* How to complete this task *
Change "Select options" to "Choose options" in the material below and give the lines back with nothing else altered.

········

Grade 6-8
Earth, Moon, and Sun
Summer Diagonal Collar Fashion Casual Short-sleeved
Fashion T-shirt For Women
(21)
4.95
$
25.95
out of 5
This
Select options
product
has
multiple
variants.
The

········

* Written response *
Grade 6-8
Earth, Moon, and Sun
Summer Diagonal Collar Fashion Casual Short-sleeved
Fashion T-shirt For Women
(21)
4.95
$
25.95
out of 5
This
Choose options
product
has
multiple
variants.
The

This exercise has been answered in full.